On the surface, these may seem like intangibles, but employee experience matters in myriad ways: talent retention, company culture and business unit performance among them. When rethinking this experience, make sure that you have the right tools and thought-out perks that empower employees to reach their productive potential.

Where do we go from here?

Modern work has reached a new inflection point. While many of us face economic uncertainties and tighter operating constraints, we’re also seeing the acceleration of new technologies such as generative AI, access to low-code and no-code automation, and the rise of productivity platforms.

To seize the potential of all these new technologies, leaders need to apply lessons from the grand work experiment of the past four years and adopt policies that embrace a new, more nuanced definition of productivity.

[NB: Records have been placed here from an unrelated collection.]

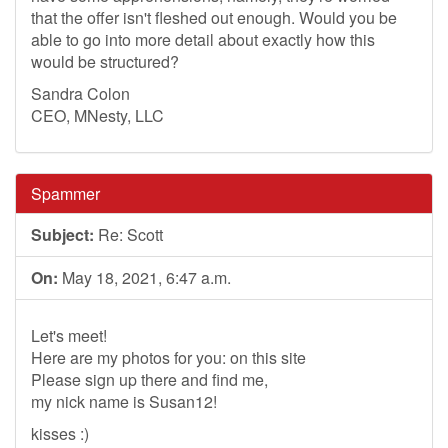
that the offer isn't fleshed out enough. Would you be
able to go into more detail about exactly how this
would be structured?
Sandra Colon
CEO, MNesty, LLC
Spammer
Subject:
Re: Scott
On:
May 18, 2021, 6:47 a.m.
Let's meet!
Here are my photos for you: on this site
Please sign up there and find me,
my nick name is Susan12!
kisses :)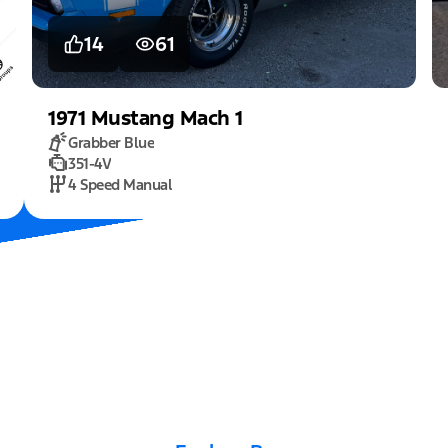
14
61
1971
Mustang
Mach 1
Grabber Blue
351-4V
4 Speed Manual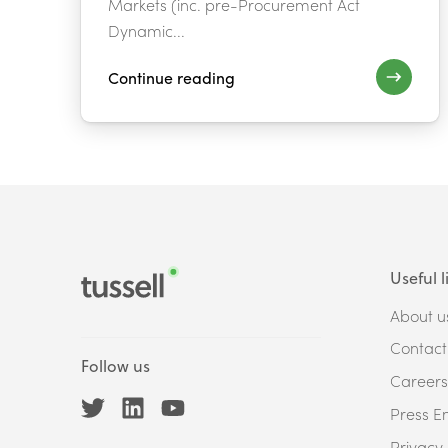
Markets (inc. pre-Procurement Act
Dynamic...
Continue reading
Useful l
About u
Contact
Follow us
Careers
Press En
Privacy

Ready to unlock more productivity within your organisation? Download the full 2023 State of Work report for critical insights, data and best practices.

An infographic with statistics about modern work, productivity and automation adoption

 

Footnotes

  1. Slack conducted this unbranded, global survey in partnership with Qualtrics between 24th February and 21st March 2023. The total sample size was 18,149 desk workers and executives across sectors in the following countries: the United States (3,115), Australia (2,034), France (2,039), Germany (2,032), the United Kingdom (2,027), India (2,039), Singapore (1,341), Japan (1,658) and South Korea (1,864).